Selected passage.

──────

Metadata Call 2022-04-26
Time: 2:00pm-3:00pm Eastern
Call-In Info: Join our Cloud HD Video Meeting
Community Notes: Samvera Metadata Interest Group Meeting: 2022-04-26
Moderator(s): Nora Z.
Notetaker: also Nora Z.
Attendees:
Julie Hardesty (Indiana University)
Nora Zimmerman (Lafayette College)
Cara Key (Oregon State University)
Annamarie Klose (Ohio State University)
Rob Kaufman (Scientist.com)
Agenda:
Subgroup Reports
URI Selection Working Group
Should this group go on hiatus?
UOregon is working on a soft launch of their new platform schedule for July, so Ryan has limited availability at the present time.
Julie: may try meeting with Ryan Wick over the summer or in early Fall
Roadmaps Alignment Group Update (Annamarie Klose)
Last mtg was very brief, ICLA/CCLA requirements have been removed for the Samvera Community
Hyrax is currently looking at blacklight/bootstrap/Rails upgrades – this may have impacts on the OAI work?
This is targeting version 7.0.x
Issues/Questions
Rob: there seems to be motivation for reigniting work on M3 and Houndstooth in several different sectors of the community
The AllinsonFlex work, and Valkyrization work, are both in these directions.
Three parts: React.js interface, dynamic schema editing, and schema versioning
Julie: IU is working on this at the Admin Set level as well
He has observed that Samvera metadata schema’s need for heavy-lifting developer labor is a major turn-off to many potential adopters
Coming out of the AllinsonFlex work, all of which relies on the M3/Houndstooth specification, there was a bit of discussion of the addition of ‘contexts’
Can contexts be added to the M3 spec, and how?
Tamsin’s implementation of dynamic metadata in Hyrax 3, where they provide YAML schemas for worktypes, is a subset of the M3 spec
In proof-of-concept phase, which Tamsin is on parental leave
Annamarie: we did have potential DPLA mappings in the Hyrax 3 YAML
Enhancements could be made to the overriding specification in order to make it more broadly implementable, e.g. OAI mappings
A dynamic metadata configuration interface that could add Dublin Core and Qualified Dublin core fields, and set OAI mappings, would solve numerous community problems
If this were to be a WG, it would need to be developer-driven
Group agreed to add this topic to the agenda at our next meeting to continue the discussion
Project Sharing
Discussion Topics
OAI documentation collection
How is OAI-PMH connected to Hyrax / Hyku implementations in the community?

──────

Material supplied.

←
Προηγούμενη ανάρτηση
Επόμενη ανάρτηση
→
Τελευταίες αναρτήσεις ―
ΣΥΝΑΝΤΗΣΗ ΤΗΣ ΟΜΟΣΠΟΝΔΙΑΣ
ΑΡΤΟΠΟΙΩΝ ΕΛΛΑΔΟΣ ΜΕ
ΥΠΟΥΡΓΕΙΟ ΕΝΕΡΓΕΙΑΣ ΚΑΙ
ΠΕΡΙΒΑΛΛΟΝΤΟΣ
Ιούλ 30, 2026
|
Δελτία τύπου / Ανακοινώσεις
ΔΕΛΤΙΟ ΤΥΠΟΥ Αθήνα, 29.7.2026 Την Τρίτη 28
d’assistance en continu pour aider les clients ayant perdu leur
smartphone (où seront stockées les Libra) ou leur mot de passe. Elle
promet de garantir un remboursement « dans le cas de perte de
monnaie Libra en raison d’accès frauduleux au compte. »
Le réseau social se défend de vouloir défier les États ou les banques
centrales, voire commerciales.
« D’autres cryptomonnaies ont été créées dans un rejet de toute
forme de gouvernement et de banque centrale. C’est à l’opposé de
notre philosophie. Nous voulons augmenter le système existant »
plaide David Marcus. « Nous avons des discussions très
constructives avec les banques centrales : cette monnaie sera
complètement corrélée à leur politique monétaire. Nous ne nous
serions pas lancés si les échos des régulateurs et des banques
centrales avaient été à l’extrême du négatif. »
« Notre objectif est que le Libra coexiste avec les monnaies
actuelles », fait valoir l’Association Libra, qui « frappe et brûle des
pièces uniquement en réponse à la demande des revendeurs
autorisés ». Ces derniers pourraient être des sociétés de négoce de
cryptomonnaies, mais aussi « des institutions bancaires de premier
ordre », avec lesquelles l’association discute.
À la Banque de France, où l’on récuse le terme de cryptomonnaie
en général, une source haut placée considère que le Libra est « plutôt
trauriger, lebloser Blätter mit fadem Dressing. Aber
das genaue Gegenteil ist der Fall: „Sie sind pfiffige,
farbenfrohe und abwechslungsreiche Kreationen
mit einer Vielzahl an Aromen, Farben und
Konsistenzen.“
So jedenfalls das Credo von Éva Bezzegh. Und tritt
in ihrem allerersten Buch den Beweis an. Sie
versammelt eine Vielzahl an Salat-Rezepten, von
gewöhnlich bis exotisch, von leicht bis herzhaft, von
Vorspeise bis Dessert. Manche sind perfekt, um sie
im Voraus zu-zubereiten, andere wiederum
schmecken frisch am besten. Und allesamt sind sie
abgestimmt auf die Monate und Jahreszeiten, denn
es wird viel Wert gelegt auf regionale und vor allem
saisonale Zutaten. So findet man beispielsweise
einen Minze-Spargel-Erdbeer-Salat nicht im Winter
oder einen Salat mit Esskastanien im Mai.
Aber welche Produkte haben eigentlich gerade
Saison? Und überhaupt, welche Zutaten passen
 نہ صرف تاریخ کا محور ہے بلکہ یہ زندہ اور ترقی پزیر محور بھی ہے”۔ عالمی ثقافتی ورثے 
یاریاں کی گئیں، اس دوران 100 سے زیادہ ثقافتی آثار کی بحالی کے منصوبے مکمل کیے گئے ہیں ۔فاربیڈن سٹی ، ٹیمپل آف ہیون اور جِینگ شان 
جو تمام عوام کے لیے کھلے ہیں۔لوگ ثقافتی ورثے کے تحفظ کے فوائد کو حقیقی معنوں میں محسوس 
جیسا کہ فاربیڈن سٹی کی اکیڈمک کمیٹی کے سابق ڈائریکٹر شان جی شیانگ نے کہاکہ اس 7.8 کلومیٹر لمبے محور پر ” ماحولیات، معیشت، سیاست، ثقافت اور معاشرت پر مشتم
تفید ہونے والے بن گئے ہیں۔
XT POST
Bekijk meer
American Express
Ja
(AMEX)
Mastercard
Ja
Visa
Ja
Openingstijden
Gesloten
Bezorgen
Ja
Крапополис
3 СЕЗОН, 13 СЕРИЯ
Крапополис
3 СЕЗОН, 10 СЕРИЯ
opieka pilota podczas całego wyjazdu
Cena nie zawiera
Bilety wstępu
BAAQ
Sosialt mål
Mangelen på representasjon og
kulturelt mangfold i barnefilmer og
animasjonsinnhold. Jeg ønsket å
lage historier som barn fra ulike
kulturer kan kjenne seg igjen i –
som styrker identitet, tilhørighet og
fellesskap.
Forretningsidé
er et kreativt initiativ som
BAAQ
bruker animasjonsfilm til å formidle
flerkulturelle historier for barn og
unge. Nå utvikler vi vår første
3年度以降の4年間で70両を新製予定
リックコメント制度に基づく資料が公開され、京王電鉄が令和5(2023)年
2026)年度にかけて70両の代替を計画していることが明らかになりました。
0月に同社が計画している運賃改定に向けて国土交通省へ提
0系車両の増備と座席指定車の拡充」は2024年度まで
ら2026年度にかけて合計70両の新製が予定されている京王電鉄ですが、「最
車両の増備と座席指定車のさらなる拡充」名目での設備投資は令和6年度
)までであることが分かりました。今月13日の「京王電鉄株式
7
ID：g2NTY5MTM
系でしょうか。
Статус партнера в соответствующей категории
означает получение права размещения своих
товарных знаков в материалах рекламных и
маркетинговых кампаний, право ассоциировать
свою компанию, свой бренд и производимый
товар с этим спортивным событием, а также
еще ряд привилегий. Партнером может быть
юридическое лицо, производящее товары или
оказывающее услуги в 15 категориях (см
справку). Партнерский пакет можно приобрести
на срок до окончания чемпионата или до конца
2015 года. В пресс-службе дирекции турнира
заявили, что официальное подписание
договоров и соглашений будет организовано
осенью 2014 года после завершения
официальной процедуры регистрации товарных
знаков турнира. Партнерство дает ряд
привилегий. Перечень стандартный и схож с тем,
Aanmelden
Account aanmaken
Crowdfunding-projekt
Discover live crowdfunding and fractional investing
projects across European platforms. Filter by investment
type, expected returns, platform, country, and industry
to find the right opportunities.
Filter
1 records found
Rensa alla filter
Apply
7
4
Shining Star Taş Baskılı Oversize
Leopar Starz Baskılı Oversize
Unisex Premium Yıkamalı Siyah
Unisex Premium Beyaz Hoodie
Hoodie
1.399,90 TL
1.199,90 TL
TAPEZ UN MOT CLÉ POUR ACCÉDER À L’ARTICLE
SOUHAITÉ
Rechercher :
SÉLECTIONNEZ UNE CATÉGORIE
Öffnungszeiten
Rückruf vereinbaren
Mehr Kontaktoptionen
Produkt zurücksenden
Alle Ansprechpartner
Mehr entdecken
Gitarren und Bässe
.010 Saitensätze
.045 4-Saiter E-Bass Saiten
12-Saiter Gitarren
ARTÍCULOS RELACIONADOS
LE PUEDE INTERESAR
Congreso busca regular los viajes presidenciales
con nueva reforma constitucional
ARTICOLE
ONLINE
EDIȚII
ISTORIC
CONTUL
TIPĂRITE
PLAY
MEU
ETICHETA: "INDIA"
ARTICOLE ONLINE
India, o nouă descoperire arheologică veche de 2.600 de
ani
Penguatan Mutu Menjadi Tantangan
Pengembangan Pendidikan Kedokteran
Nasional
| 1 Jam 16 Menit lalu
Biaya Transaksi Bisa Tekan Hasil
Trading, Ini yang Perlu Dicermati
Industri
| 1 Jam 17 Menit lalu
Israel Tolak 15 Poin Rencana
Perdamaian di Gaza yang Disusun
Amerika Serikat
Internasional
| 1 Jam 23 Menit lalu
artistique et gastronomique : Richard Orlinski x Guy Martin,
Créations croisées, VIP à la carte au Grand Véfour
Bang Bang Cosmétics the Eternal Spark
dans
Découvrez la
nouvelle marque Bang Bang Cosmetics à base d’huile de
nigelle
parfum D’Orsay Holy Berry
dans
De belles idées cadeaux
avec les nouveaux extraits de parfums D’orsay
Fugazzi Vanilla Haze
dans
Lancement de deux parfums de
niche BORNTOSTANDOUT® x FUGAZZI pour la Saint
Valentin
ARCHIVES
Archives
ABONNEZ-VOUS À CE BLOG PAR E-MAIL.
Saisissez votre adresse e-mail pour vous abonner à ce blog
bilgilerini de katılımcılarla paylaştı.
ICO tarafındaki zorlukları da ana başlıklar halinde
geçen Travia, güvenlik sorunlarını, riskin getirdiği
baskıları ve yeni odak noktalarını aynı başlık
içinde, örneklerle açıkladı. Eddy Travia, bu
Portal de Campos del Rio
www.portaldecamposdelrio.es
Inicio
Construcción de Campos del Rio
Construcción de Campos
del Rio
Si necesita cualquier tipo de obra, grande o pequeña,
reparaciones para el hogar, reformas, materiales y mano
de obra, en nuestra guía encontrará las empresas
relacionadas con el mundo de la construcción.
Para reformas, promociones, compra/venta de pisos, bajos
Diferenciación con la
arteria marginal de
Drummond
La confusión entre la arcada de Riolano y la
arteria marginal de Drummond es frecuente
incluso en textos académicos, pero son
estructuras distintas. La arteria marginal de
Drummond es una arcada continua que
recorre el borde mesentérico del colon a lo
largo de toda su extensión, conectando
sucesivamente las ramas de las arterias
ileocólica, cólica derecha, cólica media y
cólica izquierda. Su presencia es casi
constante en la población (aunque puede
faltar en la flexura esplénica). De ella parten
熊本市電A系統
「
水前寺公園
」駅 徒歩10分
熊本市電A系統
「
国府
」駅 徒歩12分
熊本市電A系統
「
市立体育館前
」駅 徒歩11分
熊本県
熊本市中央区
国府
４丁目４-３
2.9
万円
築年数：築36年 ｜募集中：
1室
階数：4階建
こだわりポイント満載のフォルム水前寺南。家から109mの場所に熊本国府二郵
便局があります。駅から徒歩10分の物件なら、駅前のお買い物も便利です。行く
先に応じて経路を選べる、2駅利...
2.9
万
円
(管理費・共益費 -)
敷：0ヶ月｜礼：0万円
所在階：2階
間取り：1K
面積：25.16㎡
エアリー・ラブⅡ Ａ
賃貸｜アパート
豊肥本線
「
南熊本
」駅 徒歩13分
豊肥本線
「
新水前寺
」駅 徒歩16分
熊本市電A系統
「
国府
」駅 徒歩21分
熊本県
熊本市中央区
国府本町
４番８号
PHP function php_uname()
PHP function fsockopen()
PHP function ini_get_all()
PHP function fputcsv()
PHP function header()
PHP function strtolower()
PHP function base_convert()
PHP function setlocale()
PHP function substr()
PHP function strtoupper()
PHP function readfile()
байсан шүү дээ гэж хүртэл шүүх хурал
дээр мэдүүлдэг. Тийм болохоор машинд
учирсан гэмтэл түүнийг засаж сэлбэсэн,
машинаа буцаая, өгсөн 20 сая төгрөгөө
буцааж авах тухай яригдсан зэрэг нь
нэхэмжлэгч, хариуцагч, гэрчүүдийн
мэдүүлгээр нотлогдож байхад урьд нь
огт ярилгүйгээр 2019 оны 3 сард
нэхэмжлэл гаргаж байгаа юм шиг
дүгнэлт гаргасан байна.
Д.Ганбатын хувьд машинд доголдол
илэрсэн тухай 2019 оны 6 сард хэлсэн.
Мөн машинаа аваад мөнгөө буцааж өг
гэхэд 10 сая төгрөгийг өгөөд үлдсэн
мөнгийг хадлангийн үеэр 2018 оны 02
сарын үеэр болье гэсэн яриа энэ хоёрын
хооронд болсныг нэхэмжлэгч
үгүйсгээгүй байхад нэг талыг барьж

──────

Repeat the metadata call notes word for word, from "Notetaker: also Nora" to "the present time.".

Notetaker: also Nora Z.
Attendees:
Julie Hardesty (Indiana University)
Nora Zimmerman (Lafayette College)
Cara Key (Oregon State University)
Annamarie Klose (Ohio State University)
Rob Kaufman (Scientist.com)
Agenda:
Subgroup Reports
URI Selection Working Group
Should this group go on hiatus?
UOregon is working on a soft launch of their new platform schedule for July, so Ryan has limited availability at the present time.